As of Feb. 29, only one of the companies that completed IPOs in 2010 or 2011 had managed to outperform the SNL US REIT Equity Index on a total return basis since the respective dates of the companies' IPO completions. CoreSite Realty Corp. outperformed the Index, while American Assets Trust Inc., RLJ Lodging Trust, Terreno Realty Corp. and Whitestone REIT have underperformed the Index.
The performance can be attributed to both the companies’ strategies, as well as the timing of the market and overallinterest. “It is a challenge for any new company to find its footing in the public market because investors already have lots of choices among established companies,” notes Jim Sullivan, managing director of Green Street Advisors’ North American REIT research team. “That said, a good real estate company with a high-quality portfolio, strong balance sheet, and clean corporate governance absolutely has a place in REIT world—they just need to prove themselves over time.”
Sullivan warns that thecould be a bit misleading. “Some of the companies were blind pools designed to capitalize on real estate capital market distress that just didn’t come about in the volume that most expected, and those companies have lagged as a result,” he explains.
Even so, the performance of the newer REITs impacts the REIT IPO pipeline. “The relatively weak performance of some REIT IPOs has definitely raised the guard of private companies that have been considering heading down the same path,” Sullivan points out. “However, capital is generally cheap and plentiful for public companies whereas it’s expensive and scarce for many private operators.
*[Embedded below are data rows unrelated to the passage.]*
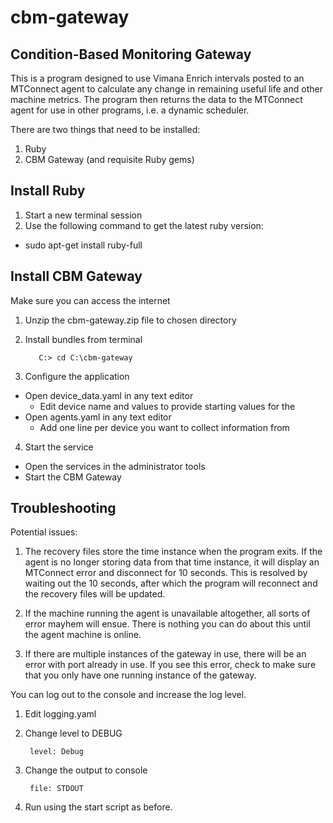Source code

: # cbm-gateway
Condition-Based Monitoring Gateway
---------
This is a program designed to use Vimana Enrich intervals posted to an MTConnect agent to calculate any change
in remaining useful life and other machine metrics. The program then returns the data to the MTConnect agent for
use in other programs, i.e. a dynamic scheduler.


There are two things that need to be installed:

1. Ruby
2. CBM Gateway (and requisite Ruby gems)

Install Ruby
-------

1. Start a new terminal session
2. Use the following command to get the latest ruby version:
* sudo apt-get install ruby-full

Install CBM Gateway
-------

Make sure you can access the internet

1. Unzip the cbm-gateway.zip file to chosen directory
2. Install bundles from terminal

          C:> cd C:\cbm-gateway
  
3. Configure the application

  * Open device_data.yaml in any text editor
    * Edit device name and values to provide starting values for the 
  * Open agents.yaml in any text editor
    * Add one line per device you want to collect information from

4. Start the service

  * Open the services in the administrator tools
  * Start the CBM Gateway
  
Troubleshooting
-------

Potential issues:
1. The recovery files store the time instance when the program exits. If the agent is no longer storing
data from that time instance, it will display an MTConnect error and disconnect for 10 seconds. This is resolved
by waiting out the 10 seconds, after which the program will reconnect and the recovery files will be updated.

2. If the machine running the agent is unavailable altogether, all sorts of error mayhem will ensue. There is nothing you can
do about this until the agent machine is online.

3. If there are multiple instances of the gateway in use, there will be an error with port already in use. If you see this error,
check to make sure that you only have one running instance of the gateway. 

You can log out to the console and increase the log level.

1. Edit logging.yaml
2. Change level to DEBUG
  
        level: Debug
        
3. Change the output to console

        file: STDOUT
        
3. Run using the start script as before.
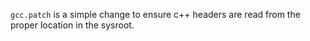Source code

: `gcc.patch` is a simple change to ensure c++ headers are read from the proper
location in the sysroot.
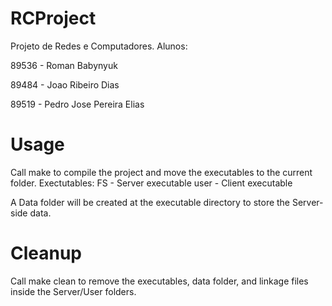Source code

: # RCProject
Projeto de Redes e Computadores.
Alunos:

89536 - Roman Babynyuk

89484 - Joao Ribeiro Dias

89519 - Pedro Jose Pereira Elias

# Usage
Call make to compile the project and move the executables to the current folder.
Exectutables:
	FS - Server executable
	user - Client executable

A Data folder will be created at the executable directory to store the Server-side data.

# Cleanup
Call make clean to remove the executables, data folder, and linkage files inside the Server/User folders.
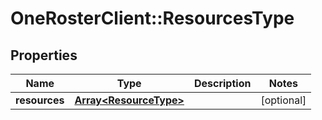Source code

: # OneRosterClient::ResourcesType

## Properties
Name | Type | Description | Notes
------------ | ------------- | ------------- | -------------
**resources** | [**Array&lt;ResourceType&gt;**](ResourceType.md) |  | [optional] 

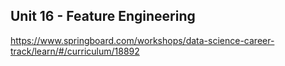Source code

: 
## Unit 16 - Feature Engineering

https://www.springboard.com/workshops/data-science-career-track/learn/#/curriculum/18892
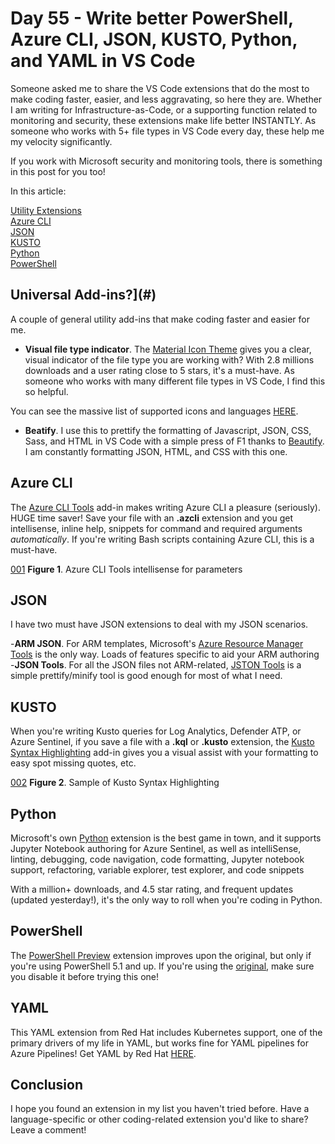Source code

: # Day 55 - Write better PowerShell, Azure CLI, JSON, KUSTO, Python, and YAML in VS Code

Someone asked me to share the VS Code extensions that do the most to make coding faster, easier, and less aggravating, so here they are. Whether I am writing for Infrastructure-as-Code, or a supporting function related to monitoring and security, these extensions make life better INSTANTLY. As someone who works with 5+ file types in VS Code every day, these help me my velocity significantly.

If you work with Microsoft security and monitoring tools, there is something in this post for you too!

In this article:

[Utility Extensions](#utility-extensions) </br>
[Azure CLI](#) </br>
[JSON](#json) </br>
[KUSTO](#kusto) </br>
[Python](#python) </br>
[PowerShell](#powershell) </br>

## Universal Add-ins?](#) </br>

A couple of general utility add-ins that make coding faster and easier for me.

- **Visual file type indicator**. The [Material Icon Theme](https://marketplace.visualstudio.com/items?itemName=PKief.material-icon-theme) gives you a clear, visual indicator of the file type you are working with? With 2.8 millions downloads and a user rating close to 5 stars, it's a must-have. As someone who works with many different file types in VS Code, I find this so helpful.

You can see the massive list of supported icons and languages [HERE](https://marketplace.visualstudio.com/items?itemName=PKief.material-icon-theme).

- **Beatify**. I use this to prettify the formatting of Javascript, JSON, CSS, Sass, and HTML in VS Code with a simple press of F1 thanks to [Beautify](https://marketplace.visualstudio.com/items?itemName=HookyQR.beautify). I am constantly formatting JSON, HTML, and CSS with this one.

## Azure CLI

The [Azure CLI Tools](https://marketplace.visualstudio.com/items?itemName=ms-vscode.azurecli) add-in makes writing Azure CLI a pleasure (seriously). HUGE time saver! Save your file with an **.azcli** extension and you get intellisense, inline help, snippets for command and required arguments *automatically*. If you're writing Bash scripts containing Azure CLI, this is a must-have.

[001](../images/day55/fig1.azcli.jpg)
**Figure 1**. Azure CLI Tools intellisense for parameters

## JSON

I have two must have JSON extensions to deal with my JSON scenarios.

-**ARM JSON**. For ARM templates, Microsoft's [Azure Resource Manager Tools](https://marketplace.visualstudio.com/items?itemName=msazurermtools.azurerm-vscode-tools) is the only way. Loads of features specific to aid your ARM authoring
-**JSON Tools**. For all the JSON files not ARM-related, [JSTON Tools](https://marketplace.visualstudio.com/items?itemName=eriklynd.json-tools) is a simple prettify/minify tool is good enough for most of what I need.


## KUSTO

When you're writing Kusto queries for Log Analytics, Defender ATP, or Azure Sentinel, if you save a file with a **.kql** or **.kusto** extension, the [Kusto Syntax Highlighting](https://marketplace.visualstudio.com/items?itemName=rosshamish.kuskus-kusto-syntax-highlighting) add-in gives you a visual assist with your formatting to easy spot missing quotes, etc.

[002](../images/day55/fig2.kusto.jpg)
**Figure 2**. Sample of Kusto Syntax Highlighting

## Python

Microsoft's own [Python](https://marketplace.visualstudio.com/items?itemName=ms-python.python) extension is the best game in town, and it supports Jupyter Notebook authoring for Azure Sentinel, as well as intelliSense, linting, debugging, code navigation, code formatting, Jupyter notebook support, refactoring, variable explorer, test explorer, and code snippets 

With a million+ downloads, and 4.5 star rating, and frequent updates (updated yesterday!), it's the only way to roll when you're coding in Python.

## PowerShell

The [PowerShell Preview](https://marketplace.visualstudio.com/items?itemName=ms-vscode.PowerShell-Preview) extension improves upon the original, but only if you're using PowerShell 5.1 and up. If you're using the [original](https://marketplace.visualstudio.com/items?itemName=ms-vscode.PowerShell), make sure you disable it before trying this one!

## YAML

This YAML extension from Red Hat includes Kubernetes support, one of the primary drivers of my life in YAML, but works fine for YAML pipelines for Azure Pipelines! Get YAML by Red Hat [HERE](https://marketplace.visualstudio.com/items?itemName=redhat.vscode-yaml).

## Conclusion

I hope you found an extension in my list you haven't tried before. Have a language-specific or other coding-related extension you'd like to share? Leave a comment! 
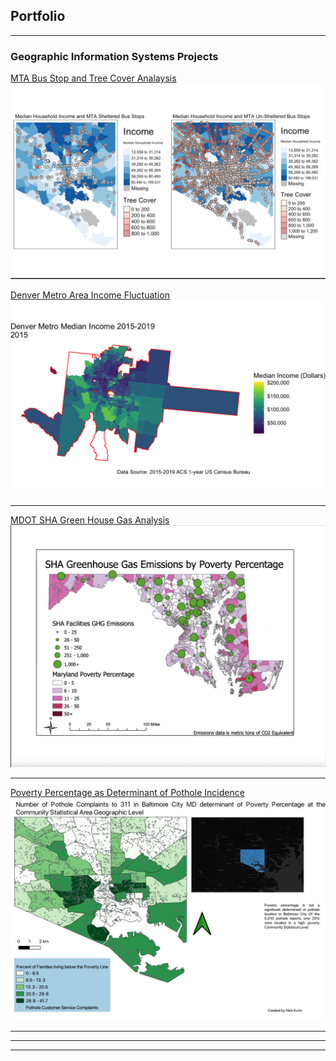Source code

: ## Portfolio

---

### Geographic Information Systems Projects

[MTA Bus Stop and Tree Cover Analaysis](/final_proj_page)
<img src= "images/Screen%20Shot%202022-05-21%20at%2010.25.48%20PM.png"/>

[Denver Metro Area Income Fluctuation](/project1_page)
<img src="images/2015.png"/>

---
[MDOT SHA Green House Gas Analysis](/project2_page)
<img src="images/Screen%20Shot%202022-02-21%20at%2010.21.26%20PM.png"/>

---
[Poverty Percentage as Determinant of Pothole Incidence](/project3_page)
<img src="images/Lab4_Nick_Map.png"/>

---

---




---
<!-- Remove above link if you don't want to attibute -->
That access-to-capital advantage is the primary motivator for heading down the public path.”
Specifically, CoreSite Realty Corp. is the company in question, with a 39.52 percent total return since its IPO completion in September 2010, besting the SNL US REIT Equity index by more than 17.28 percentage points.
Whitestone REIT led the remaining companies with a return of the 29.42 percent since its IPO completion in August 2010, but that figure still lagged the SNL U.S. REIT Equity Index by 0.68 percentage point.
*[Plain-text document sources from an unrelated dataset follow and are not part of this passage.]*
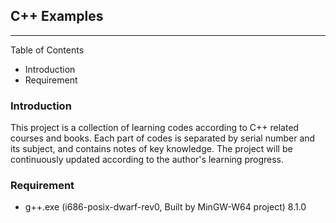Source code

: ## C++ Examples
---
Table of Contents
* Introduction
* Requirement

### Introduction
This project is a collection of learning codes according to C++ related courses and books. Each part of codes is separated by serial number and its subject, and contains notes of key knowledge. The project will be continuously updated according to the author's learning progress.

### Requirement
* g++.exe (i686-posix-dwarf-rev0, Built by MinGW-W64 project) 8.1.0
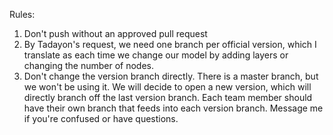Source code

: Rules:

1.	Don't push without an approved pull request
2.	By Tadayon's request, we need one branch per official version, which I 
		translate as each time we change our model by adding layers or 
		changing the number of nodes. 
3.	Don't change the version branch directly. There is a master branch, but
		we won't be using it. We will decide to open a new version, which
		will directly branch off the last version branch. Each team
		member should have their own branch that feeds into each version
		branch. Message me if you're confused or have questions.


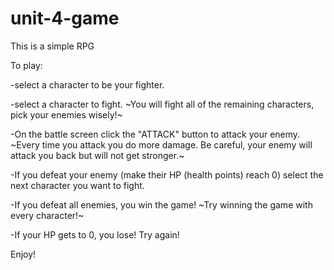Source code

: # unit-4-game

This is a simple RPG

To play:

-select a character to be your fighter.

-select a character to fight.
    ~You will fight all of the remaining characters, pick your enemies wisely!~

-On the battle screen click the "ATTACK" button to attack your enemy.
    ~Every time you attack you do more damage. Be careful, your enemy will attack you back but will not get stronger.~

-If you defeat your enemy (make their HP (health points) reach 0) select the next character you want to fight.

-If you defeat all enemies, you win the game!
    ~Try winning the game with every character!~

-If your HP gets to 0, you lose! Try again!

Enjoy!

<!-- <|*_*|> -->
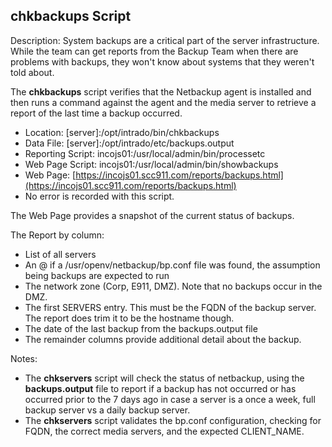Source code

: ## chkbackups Script

Description: System backups are a critical part of the server infrastructure. While the team can get reports from the Backup Team when there are problems with backups, they won't know about systems that they weren't told about.

The **chkbackups** script verifies that the Netbackup agent is installed and then runs a command against the agent and the media server to retrieve a report of the last time a backup occurred.

* Location: [server]:/opt/intrado/bin/chkbackups
* Data File: [server]:/opt/intrado/etc/backups.output
* Reporting Script: incojs01:/usr/local/admin/bin/processetc
* Web Page Script: incojs01:/usr/local/admin/bin/showbackups
* Web Page: [https://incojs01.scc911.com/reports/backups.html](https://incojs01.scc911.com/reports/backups.html)
* No error is recorded with this script.

The Web Page provides a snapshot of the current status of backups.

The Report by column:

* List of all servers
* An @ if a /usr/openv/netbackup/bp.conf file was found, the assumption being backups are expected to run
* The network zone (Corp, E911, DMZ). Note that no backups occur in the DMZ.
* The first SERVERS entry. This must be the FQDN of the backup server. The report does trim it to be the hostname though.
* The date of the last backup from the backups.output file
* The remainder columns provide additional detail about the backup.

Notes:

* The **chkservers** script will check the status of netbackup, using the **backups.output** file to report if a backup has not occurred or has occurred prior to the 7 days ago in case a server is a once a week, full backup server vs a daily backup server.
* The **chkservers** script validates the bp.conf configuration, checking for FQDN, the correct media servers, and the expected CLIENT_NAME.

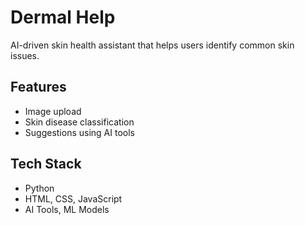 # Dermal Help

AI-driven skin health assistant that helps users identify common skin issues.

## Features
- Image upload
- Skin disease classification
- Suggestions using AI tools

## Tech Stack
- Python
- HTML, CSS, JavaScript
- AI Tools, ML Models
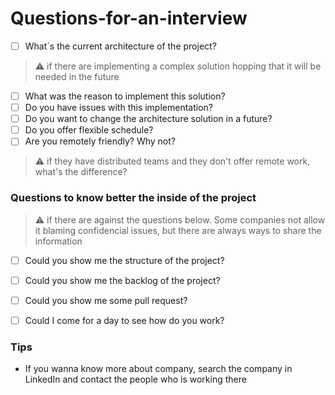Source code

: 
# Questions-for-an-interview

- [ ] What´s the current architecture of the project? 
> :warning: if there are implementing a complex solution hopping that it will be needed in the future
- [ ] What was the reason to implement this solution? 
- [ ] Do you have issues with this implementation?
- [ ] Do you want to change the architecture solution in a future?
- [ ] Do you offer flexible schedule?
- [ ] Are you remotely friendly? Why not?
> :warning: if they have distributed teams and they don't offer remote work, what's the difference?

### Questions to know better the inside of the project
> :warning: if there are against the questions below. Some companies not allow it blaming confidencial issues, but there are always ways to share the information
- [ ] Could you show me the structure of the project?
- [ ] Could you show me the backlog of the project?
- [ ] Could you show me some pull request?
- [ ] Could I come for a day to see how do you work?



### Tips 
- If you wanna know more about  company, search the company in LinkedIn and contact the people who is working there

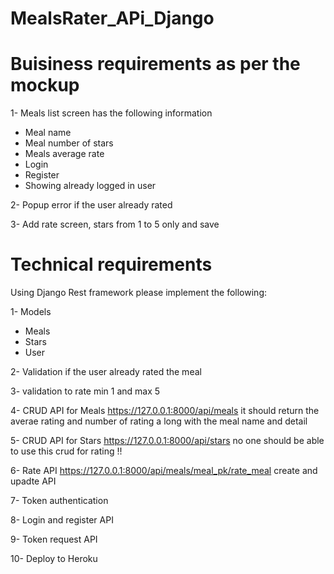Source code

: # MealsRater_APi_Django

# Buisiness requirements as per the mockup

1- Meals list screen has the following information
- Meal name
- Meal number of stars
- Meals average rate
- Login
- Register
- Showing already logged in user

2- Popup error if the user already rated

3- Add rate screen, stars from 1 to 5 only and save

# Technical requirements
Using Django Rest framework please implement the following:

1- Models
- Meals
- Stars
- User

2- Validation if the user already rated the meal

3- validation to rate min 1 and max 5

4- CRUD API for Meals
    https://127.0.0.1:8000/api/meals
    it should return the averae rating and number of rating a long with the meal name and detail

5- CRUD API for Stars
    https://127.0.0.1:8000/api/stars
    no one should be able to use this crud for rating !!

6- Rate API
    https://127.0.0.1:8000/api/meals/meal_pk/rate_meal
    create and upadte API

7- Token authentication 

8- Login and register API

9- Token request API

10- Deploy to Heroku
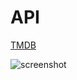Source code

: # API 
[TMDB](https://developer.themoviedb.org/docs/getting-started)

![screenshot](https://github.com/user-attachments/assets/c4ce9d77-02da-4261-b451-cf0c4b2ae9e4)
RLJ Lodging Trust and American Assets Trust Inc., which boasted the largest IPOs in the past two years, posted returns of negative 0.16 percent and positive 9.21 percent, respectively, coming in 1.6 percentage points and 4.75 percentage points, respectively, under the broader real estate market.
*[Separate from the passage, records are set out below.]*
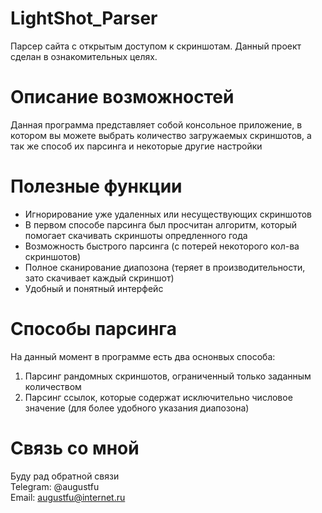 # LightShot_Parser
Парсер сайта с открытым доступом к скриншотам. Данный проект сделан в ознакомительных целях.

# Описание возможностей
Данная программа представляет собой консольное приложение, в котором вы можете выбрать количество загружаемых скриншотов, а так же способ их парсинга и некоторые другие настройки

# Полезные функции
- Игнорирование уже удаленных или несуществующих скриншотов
- В первом способе парсинга был просчитан алгоритм, который помогает скачивать скриншоты опредленного года
- Возможность быстрого парсинга (с потерей некоторого кол-ва скриншотов)
- Полное сканирование диапозона (теряет в производительности, зато скачивает каждый скриншот)
- Удобный и понятный интерфейс

# Способы парсинга
На данный момент в программе есть два оснонвых способа:
1)  Парсинг рандомных скриншотов, ограниченный только заданным количеством
2)  Парсинг ссылок, которые содержат исключительно числовое значение (для более удобного указания диапозона)

# Связь со мной
Буду рад обратной связи <br />
Telegram: @augustfu <br />
Email: augustfu@internet.ru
Terreno Realty Corp. continues to underperform by the largest margin, with a total return since its IPO completion Feb. 9, 2010, of negative 27.01 percent, which is 87.14 percentage points below the return of the SNL U.S. REIT Equity Index during the same time period.
Meanwhile, the newest public REIT in the U.S., Rouse Properties Inc., was not created through an IPO, but rather through a 30-property spinoff from General Growth Properties Inc. REHT REIT commenced "regular way" trading on the NYSE on Jan. 13 and is the second-smallest regional mall REIT with a market cap of $507 million. Rouse Properties posted a total return of 21.92 percent between its first trading day and Feb. 29, compared to total returns of 6.02 percent for the SNL U.S. REIT Equity index across the same time period.
American Realty Capital Trust Inc., which began trading March 1, is not included in the current tally.